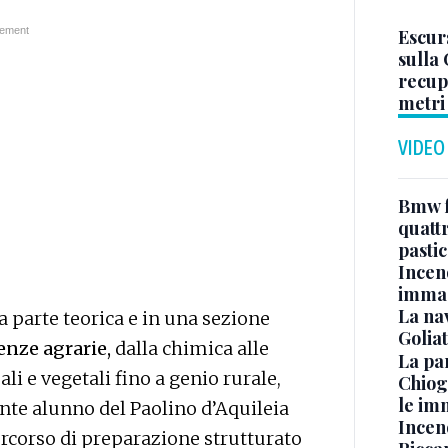
Escurs
sulla
recupe
metri
VIDEO
Bmw f
quatt
pasti
Incen
immag
La na
a parte teorica e in una sezione
Golia
ienze agrarie,
dalla chimica alle
La pa
li e vegetali fino a genio rurale,
Chiog
le im
ante alunno del Paolino d’Aquileia
Incend
ercorso di preparazione strutturato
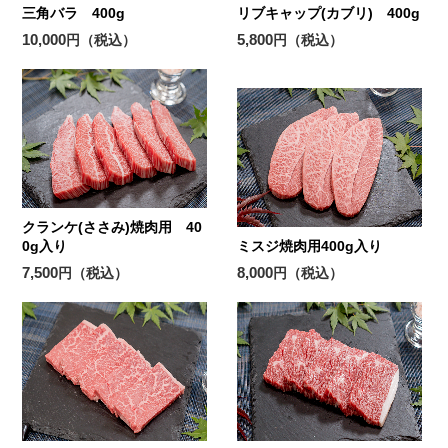
三角バラ 400g
リブキャップ(カブリ) 400g
10,000
5,800
円（税込）
円（税込）
クランケ(ささみ)焼肉用 40
0g入り
ミスジ焼肉用400g入り
7,500
8,000
円（税込）
円（税込）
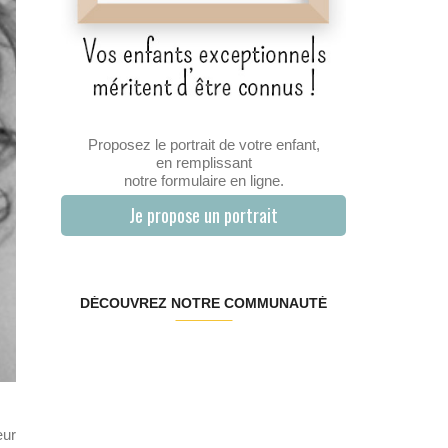
Proposez le portrait de votre enfant,
en remplissant
notre formulaire en ligne.
Je propose un portrait
DÉCOUVREZ NOTRE COMMUNAUTÉ
œur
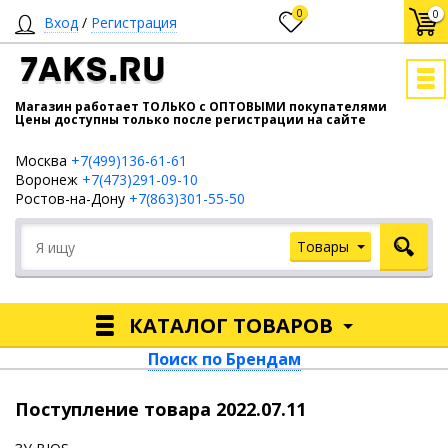
0
0
Вход
/
Регистрация
7AKS.RU
Магазин работает ТОЛЬКО с ОПТОВЫМИ покупателями
Цены доступны только после регистрации на сайте
Москва
+7(499)136-61-61
Воронеж
+7(473)291-09-10
Ростов-на-Дону
+7(863)301-55-50
Товары
КАТАЛОГ ТОВАРОВ
Поиск по Брендам
Поступление товара 2022.07.11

#### [What the task asks]
The pictures in the listing above are to be dropped, and everything else reproduced exactly.

#### [Exercise result]
Escurs
sulla
recupe
metri
VIDEO
Bmw f
quatt
pasti
Incen
immag
La na
a parte teorica e in una sezione
Golia
ienze agrarie,
dalla chimica alle
La pa
li e vegetali fino a genio rurale,
Chiog
le im
ante alunno del Paolino d’Aquileia
Incend
ercorso di preparazione strutturato
三角バラ 400g
リブキャップ(カブリ) 400g
10,000
5,800
円（税込）
円（税込）
クランケ(ささみ)焼肉用 40
0g入り
ミスジ焼肉用400g入り
7,500
8,000
円（税込）
円（税込）
Proposez le portrait de votre enfant,
en remplissant
notre formulaire en ligne.
Je propose un portrait
DÉCOUVREZ NOTRE COMMUNAUTÉ
œur
0
0
Вход
/
Регистрация
7AKS.RU
Магазин работает ТОЛЬКО с ОПТОВЫМИ покупателями
Цены доступны только после регистрации на сайте
Москва
+7(499)136-61-61
Воронеж
+7(473)291-09-10
Ростов-на-Дону
+7(863)301-55-50
Товары
КАТАЛОГ ТОВАРОВ
Поиск по Брендам
Поступление товара 2022.07.11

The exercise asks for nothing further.